Google Stackdriver has some alerting capabilities that may be useful to act upon these metrics.
- external monitoring: while cluster observability is essential, you must also roll out an external node to observe the behavior of the baker from the point of view of the network itself. We recommend deploying tezos-network-monitor from Polychain Labs.
Hey, Tezos developers ! Feature requests
There are a few improvements in the Tezos codebase that could make cloud baking infrastructure simpler, cheaper and more resilient.
Special storage mode for bakers
To compute payouts, bakers need to go back in the staking history, further than the “full mode” keeps.

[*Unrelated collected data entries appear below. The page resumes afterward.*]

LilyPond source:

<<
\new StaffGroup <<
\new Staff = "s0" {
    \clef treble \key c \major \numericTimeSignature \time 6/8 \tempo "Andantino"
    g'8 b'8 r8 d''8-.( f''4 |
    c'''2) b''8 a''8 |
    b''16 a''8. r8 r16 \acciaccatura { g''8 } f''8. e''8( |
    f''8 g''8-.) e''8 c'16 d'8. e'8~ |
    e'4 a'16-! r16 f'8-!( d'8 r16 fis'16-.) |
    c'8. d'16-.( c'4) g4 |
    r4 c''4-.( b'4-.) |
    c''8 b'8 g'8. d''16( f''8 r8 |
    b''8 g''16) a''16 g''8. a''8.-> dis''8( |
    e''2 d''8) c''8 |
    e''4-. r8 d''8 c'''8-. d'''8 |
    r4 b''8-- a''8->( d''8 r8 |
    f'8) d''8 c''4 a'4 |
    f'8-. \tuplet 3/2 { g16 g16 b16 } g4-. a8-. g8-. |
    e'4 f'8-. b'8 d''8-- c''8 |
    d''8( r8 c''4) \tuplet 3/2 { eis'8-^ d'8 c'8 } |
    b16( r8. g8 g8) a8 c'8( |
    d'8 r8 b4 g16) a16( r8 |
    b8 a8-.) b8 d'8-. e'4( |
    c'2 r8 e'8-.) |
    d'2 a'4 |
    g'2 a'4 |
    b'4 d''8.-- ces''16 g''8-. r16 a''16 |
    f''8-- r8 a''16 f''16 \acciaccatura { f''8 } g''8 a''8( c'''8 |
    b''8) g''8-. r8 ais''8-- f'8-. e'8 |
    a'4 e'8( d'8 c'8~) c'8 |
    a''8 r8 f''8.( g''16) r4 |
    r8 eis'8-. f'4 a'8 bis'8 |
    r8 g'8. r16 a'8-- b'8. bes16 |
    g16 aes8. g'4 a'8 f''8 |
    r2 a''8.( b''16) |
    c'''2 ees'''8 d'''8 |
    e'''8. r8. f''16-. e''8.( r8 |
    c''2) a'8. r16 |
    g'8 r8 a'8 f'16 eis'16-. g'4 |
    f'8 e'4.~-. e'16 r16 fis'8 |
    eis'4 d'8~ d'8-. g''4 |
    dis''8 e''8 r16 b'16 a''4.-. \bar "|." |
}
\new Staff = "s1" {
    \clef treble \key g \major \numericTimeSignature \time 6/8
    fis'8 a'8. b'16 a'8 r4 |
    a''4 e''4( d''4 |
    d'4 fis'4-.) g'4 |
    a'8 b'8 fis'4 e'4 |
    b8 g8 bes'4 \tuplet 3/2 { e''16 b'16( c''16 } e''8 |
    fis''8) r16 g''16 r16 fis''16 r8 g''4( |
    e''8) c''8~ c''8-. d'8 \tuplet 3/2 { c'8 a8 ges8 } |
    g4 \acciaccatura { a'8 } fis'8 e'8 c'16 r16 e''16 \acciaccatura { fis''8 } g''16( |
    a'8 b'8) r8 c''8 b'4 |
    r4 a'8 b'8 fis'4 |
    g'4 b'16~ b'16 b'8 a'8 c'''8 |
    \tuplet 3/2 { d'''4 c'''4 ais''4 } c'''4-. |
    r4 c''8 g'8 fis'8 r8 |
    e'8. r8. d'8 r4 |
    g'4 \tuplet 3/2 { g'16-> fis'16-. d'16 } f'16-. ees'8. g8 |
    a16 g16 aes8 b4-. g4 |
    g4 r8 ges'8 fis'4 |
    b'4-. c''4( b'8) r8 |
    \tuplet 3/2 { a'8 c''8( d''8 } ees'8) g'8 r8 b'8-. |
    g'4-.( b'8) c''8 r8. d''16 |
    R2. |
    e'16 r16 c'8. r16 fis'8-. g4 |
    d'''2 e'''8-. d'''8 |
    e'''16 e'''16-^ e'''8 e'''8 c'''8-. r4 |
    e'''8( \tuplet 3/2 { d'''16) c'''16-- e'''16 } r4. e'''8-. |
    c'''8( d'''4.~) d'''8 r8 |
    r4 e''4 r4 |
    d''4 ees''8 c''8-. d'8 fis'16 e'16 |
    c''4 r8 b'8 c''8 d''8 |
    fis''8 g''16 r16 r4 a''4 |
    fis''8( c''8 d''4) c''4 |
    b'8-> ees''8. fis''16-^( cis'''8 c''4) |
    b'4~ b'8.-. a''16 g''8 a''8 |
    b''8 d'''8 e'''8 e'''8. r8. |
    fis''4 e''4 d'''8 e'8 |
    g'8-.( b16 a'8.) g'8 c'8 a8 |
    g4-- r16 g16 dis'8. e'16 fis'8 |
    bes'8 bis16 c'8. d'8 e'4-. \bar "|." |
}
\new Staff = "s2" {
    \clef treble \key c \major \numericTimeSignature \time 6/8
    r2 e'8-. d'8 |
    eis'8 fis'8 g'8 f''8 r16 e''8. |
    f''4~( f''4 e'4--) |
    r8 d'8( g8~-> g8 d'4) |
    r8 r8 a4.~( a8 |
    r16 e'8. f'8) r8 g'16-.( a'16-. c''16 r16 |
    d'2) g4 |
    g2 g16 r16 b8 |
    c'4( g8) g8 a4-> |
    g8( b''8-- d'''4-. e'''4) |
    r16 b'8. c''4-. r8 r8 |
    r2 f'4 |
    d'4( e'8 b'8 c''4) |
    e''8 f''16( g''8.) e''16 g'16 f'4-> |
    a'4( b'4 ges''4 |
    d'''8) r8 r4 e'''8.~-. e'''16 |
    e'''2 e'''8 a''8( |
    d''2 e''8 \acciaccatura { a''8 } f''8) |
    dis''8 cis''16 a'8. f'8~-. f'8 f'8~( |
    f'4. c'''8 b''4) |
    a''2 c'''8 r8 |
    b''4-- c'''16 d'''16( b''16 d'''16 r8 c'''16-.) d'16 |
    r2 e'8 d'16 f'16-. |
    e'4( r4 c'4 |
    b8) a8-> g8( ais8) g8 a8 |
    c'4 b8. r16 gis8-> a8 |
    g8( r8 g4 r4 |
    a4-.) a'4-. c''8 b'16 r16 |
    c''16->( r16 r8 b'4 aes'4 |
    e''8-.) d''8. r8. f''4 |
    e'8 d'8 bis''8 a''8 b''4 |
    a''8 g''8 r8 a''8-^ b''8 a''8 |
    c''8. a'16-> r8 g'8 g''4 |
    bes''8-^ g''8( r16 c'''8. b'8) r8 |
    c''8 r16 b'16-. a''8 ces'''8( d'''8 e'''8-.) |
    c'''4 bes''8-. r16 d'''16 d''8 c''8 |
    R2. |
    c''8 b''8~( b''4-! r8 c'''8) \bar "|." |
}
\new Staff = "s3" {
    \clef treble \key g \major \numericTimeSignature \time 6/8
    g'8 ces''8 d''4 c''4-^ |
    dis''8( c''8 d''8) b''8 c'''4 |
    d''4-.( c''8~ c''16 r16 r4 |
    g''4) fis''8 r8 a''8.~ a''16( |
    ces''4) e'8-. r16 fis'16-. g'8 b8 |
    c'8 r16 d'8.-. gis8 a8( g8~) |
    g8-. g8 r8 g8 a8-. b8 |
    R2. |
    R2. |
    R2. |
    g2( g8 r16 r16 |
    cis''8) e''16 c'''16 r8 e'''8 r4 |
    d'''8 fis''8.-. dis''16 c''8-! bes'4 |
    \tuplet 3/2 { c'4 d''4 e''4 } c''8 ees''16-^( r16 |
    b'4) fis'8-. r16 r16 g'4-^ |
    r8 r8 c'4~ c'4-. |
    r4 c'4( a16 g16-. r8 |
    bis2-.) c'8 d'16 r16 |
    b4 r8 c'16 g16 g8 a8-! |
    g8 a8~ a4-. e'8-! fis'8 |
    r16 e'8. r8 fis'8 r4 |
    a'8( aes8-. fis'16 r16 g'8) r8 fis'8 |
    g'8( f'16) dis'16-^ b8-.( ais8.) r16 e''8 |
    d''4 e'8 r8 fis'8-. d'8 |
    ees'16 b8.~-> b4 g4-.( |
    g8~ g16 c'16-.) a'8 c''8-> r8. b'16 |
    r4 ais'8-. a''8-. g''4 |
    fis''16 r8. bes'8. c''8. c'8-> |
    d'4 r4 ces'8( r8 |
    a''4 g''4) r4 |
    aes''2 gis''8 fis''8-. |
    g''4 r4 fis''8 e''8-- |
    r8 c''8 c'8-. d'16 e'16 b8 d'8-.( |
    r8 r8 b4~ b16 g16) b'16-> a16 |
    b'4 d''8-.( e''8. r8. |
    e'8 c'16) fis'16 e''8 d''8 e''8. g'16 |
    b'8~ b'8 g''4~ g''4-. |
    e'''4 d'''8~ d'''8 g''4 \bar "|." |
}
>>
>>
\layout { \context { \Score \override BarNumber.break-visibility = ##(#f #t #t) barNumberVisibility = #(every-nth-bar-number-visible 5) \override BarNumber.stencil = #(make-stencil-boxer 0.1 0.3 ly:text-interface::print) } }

In this setup, the central baking node currently runs in archive mode.
Most of the archive data is however useless to us, therefore it would be great to have a storage mode where we drop all the old data, except the staking data of a given baking address, which is kept forever.
Bakers and archive nodes both provide a service to the network, but they need not be the same entities. This proposal should significantly reduce the space requirements on baking nodes, making them cheaper to operate.
We use haproxy to probe signers for liveness, however this probe only signals that the signer has the right address configured. It does not indicate whether the Ledger is unlocked, has the baking app running and set up to bake for this address.
Locally on the signer, one can run the following command to perform these checks:
tezos-client get ledger authorized path for <account-alias-or-ledger-uri>
But there is no way to trigger this command remotely using the http endpoint. If this was possible, it would increase the reliability of our system.
This code is still fresh, since we have only deployed our own baker with it. A lot of parameter combinations have not been tested, and a few features are missing.
For example, it is currently not possible not to use the remote signers, and instead have a hot baking private key stored as a Kubernetes secret. But for Babylonnet or Zeronet, that may be useful.